=== Your task ===
When a line below holds the string "Figure", show that line.

=== Supplied records ===

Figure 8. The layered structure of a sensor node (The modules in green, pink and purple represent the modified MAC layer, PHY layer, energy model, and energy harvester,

==

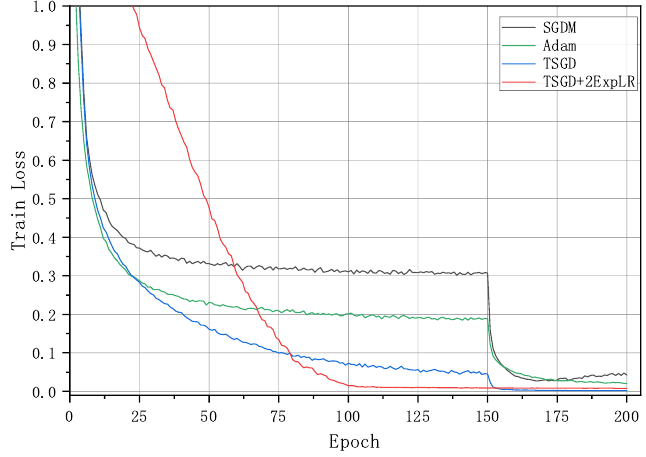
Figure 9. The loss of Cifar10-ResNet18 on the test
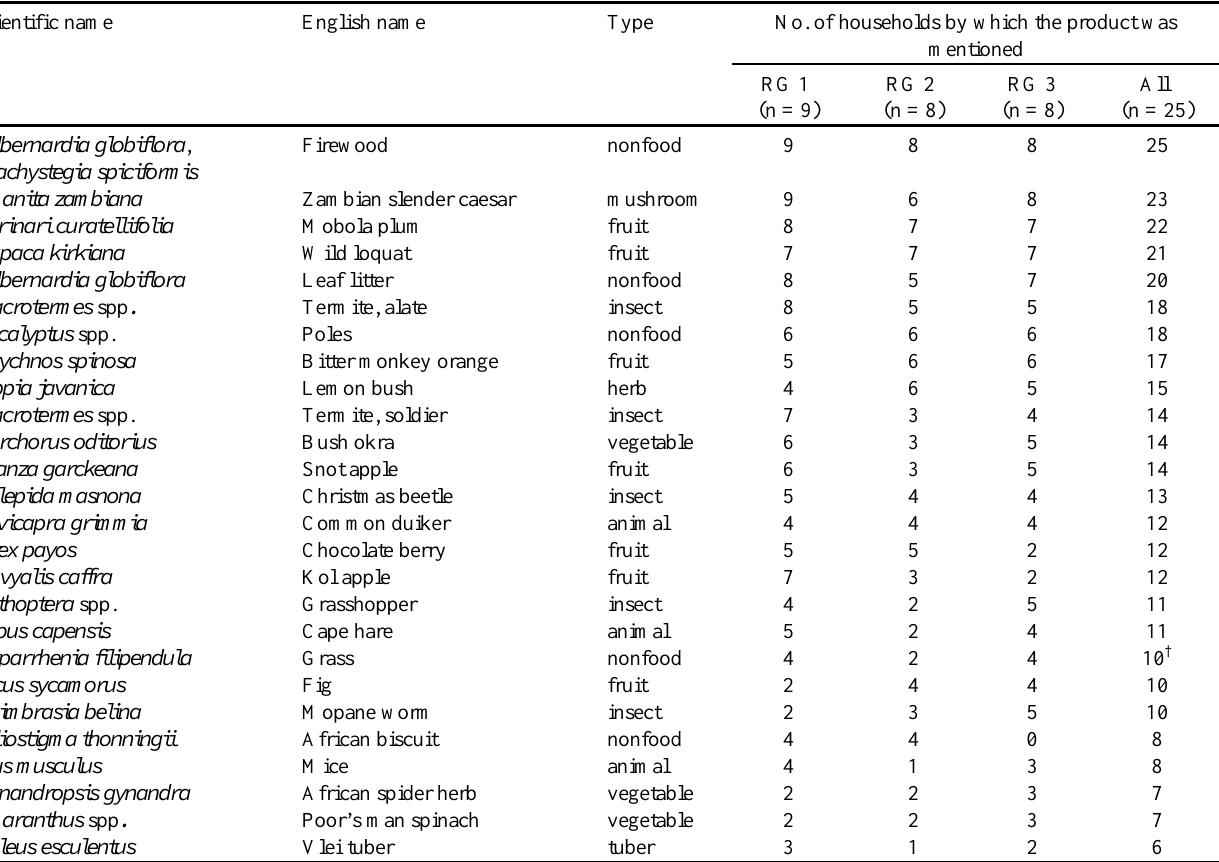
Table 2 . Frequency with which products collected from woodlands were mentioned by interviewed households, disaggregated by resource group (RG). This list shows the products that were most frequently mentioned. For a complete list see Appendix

=== Task response ===
Figure 8. The layered structure of a sensor node (The modules in green, pink and purple represent the modified MAC layer, PHY layer, energy model, and energy harvester,
Figure 9. The loss of Cifar10-ResNet18 on the test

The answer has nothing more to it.